Job | Repeat all of the records word for word, but skip any picture.

Data shown |
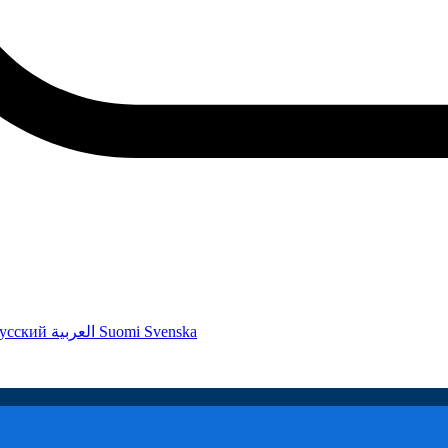
усский
العربية
Suomi
Svenska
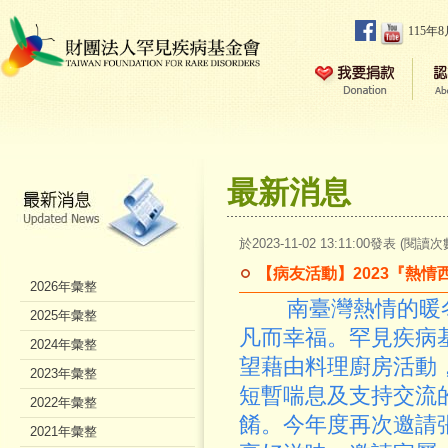
115年
最新消息
於2023-11-02 13:11:00發表 (閱讀次
【病友活動】2023『熱情
2026年彙整
南臺灣熱情的暖冬
2025年彙整
凡而幸福。罕見疾病
2024年彙整
望藉由料理廚房活動
2023年彙整
短暫喘息及支持交流
2022年彙整
餚。今年度再次邀請
2021年彙整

Task solution |
усский
العربية
Suomi
Svenska
115年
最新消息
於2023-11-02 13:11:00發表 (閱讀次
【病友活動】2023『熱情
2026年彙整
南臺灣熱情的暖冬
2025年彙整
凡而幸福。罕見疾病
2024年彙整
望藉由料理廚房活動
2023年彙整
短暫喘息及支持交流
2022年彙整
餚。今年度再次邀請
2021年彙整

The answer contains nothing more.